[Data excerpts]
=== Section Start ===

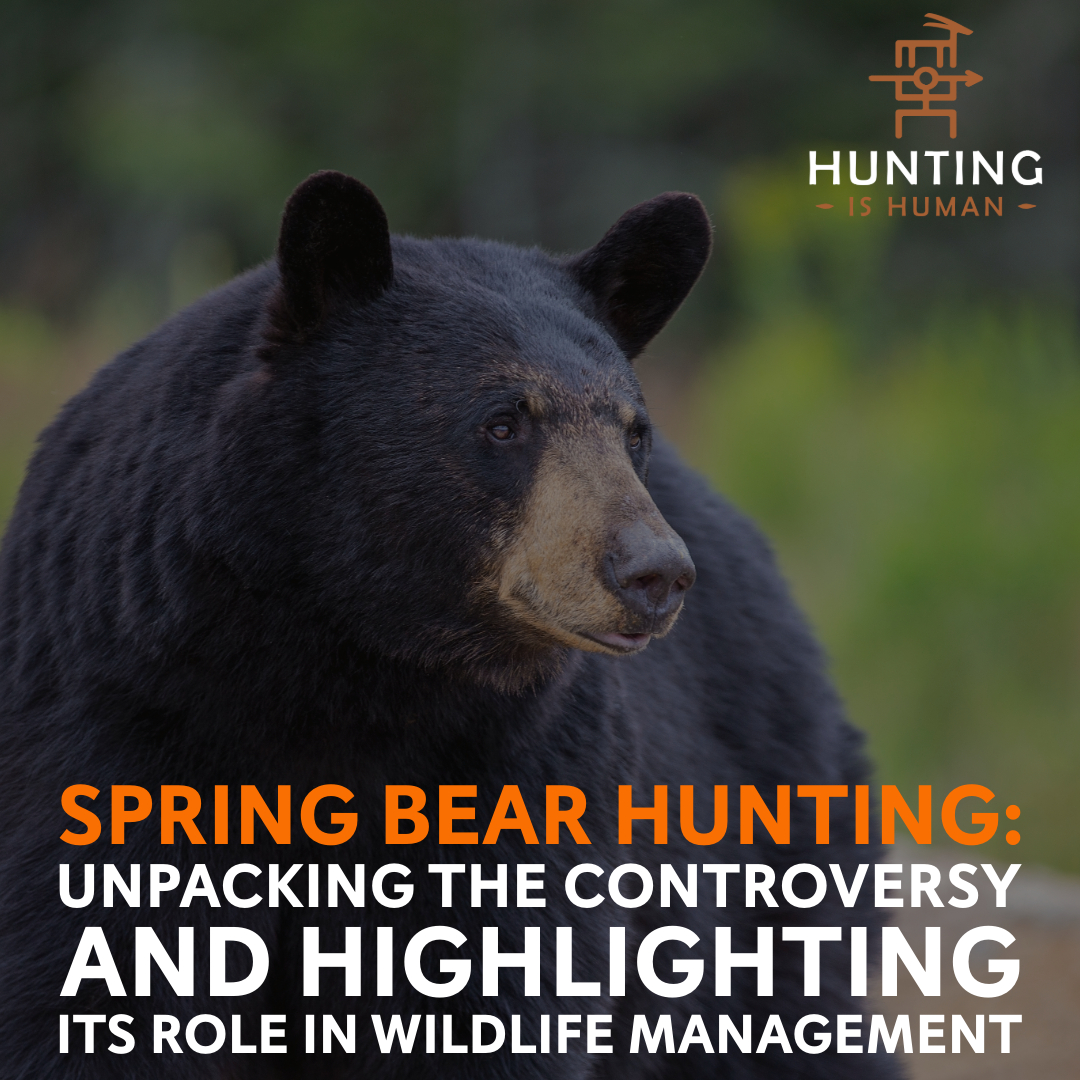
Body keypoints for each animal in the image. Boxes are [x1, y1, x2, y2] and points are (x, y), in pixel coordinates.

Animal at [0, 170, 898, 1078]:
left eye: (633, 430)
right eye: (503, 421)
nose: (654, 574)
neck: (350, 659)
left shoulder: (520, 774)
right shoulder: (119, 718)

=== Section End ===

Your task is to repeat the records exactly. Images do not belong in the copy.

* _Exercise answer_
Body keypoints for each animal in the image. Boxes are [x1, y1, x2, y2] and points are (x, y), in pixel coordinates.

Animal at [0, 170, 898, 1078]:
left eye: (633, 430)
right eye: (503, 421)
nose: (654, 574)
neck: (350, 659)
left shoulder: (520, 774)
right shoulder: (119, 718)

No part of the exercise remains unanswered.